First-in-class inhibitors of SbnA reduce siderophore production in Staphylococcus aureus.

Siderophore production, along with heme scavenging by hemophores, is one of the main mechanisms exploited by bacteria to achieve an adequate iron supply. Staphylococcus aureus produces two main siderophores, staphyloferrin A (SA) and staphyloferrin B (SB), with the latter produced only by the most invasive, coagulase-positive S. aureus strains. Along the seven steps of the SB biosynthetic pathway, N-(2-amino-2-carboxyethyl)-l-glutamate synthase (SbnA) catalyzes the crucial formation of the intermediate N-(2-amino-2-carboxyethyl)-l-glutamate from O-phospho-L-serine and glutamate. Our functional characterization of the enzyme highlighted that citrate inhibits SbnA with an inhibitory constant (K) in the order of magnitude of the physiological concentration of the metabolite.
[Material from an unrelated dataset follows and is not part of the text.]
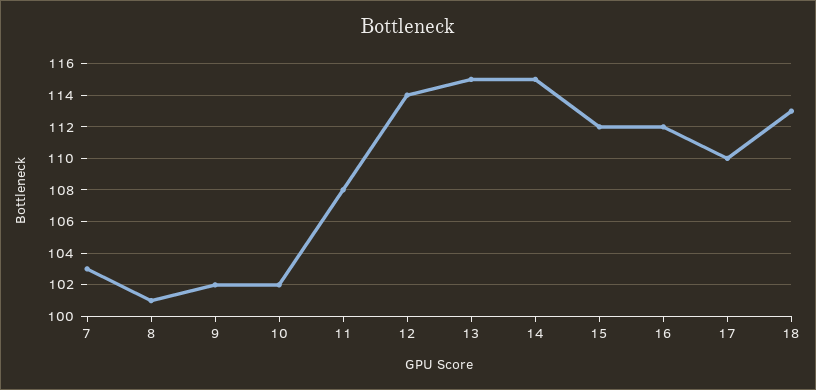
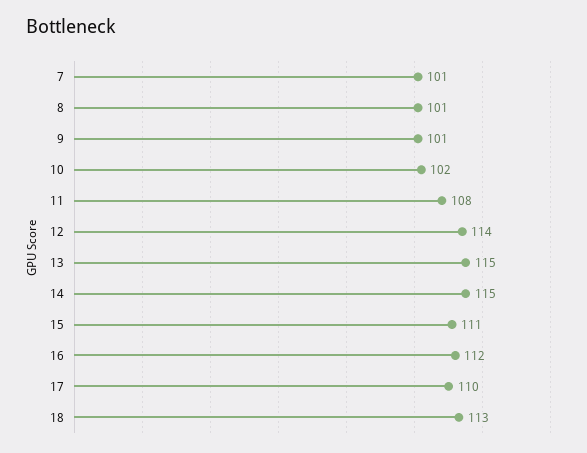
7: 103 -> 101
9: 102 -> 101
15: 112 -> 111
We searched for inhibitors of SbnA within citrate analogues and identified 2-phenylmaleic acid (2-PhMA) as the best hit, with a K of 16 ± 2 μm and a mechanism of inhibition that is competitive with O-phospho-L-serine for active site binding. The methyl ester of 2-PhMA at a 2 mm concentration was effective in inhibiting siderophore biosynthesis in S. aureus. These results pave the way for the discovery of promising inhibitors of iron acquisition that might find application as innovative antimicrobials.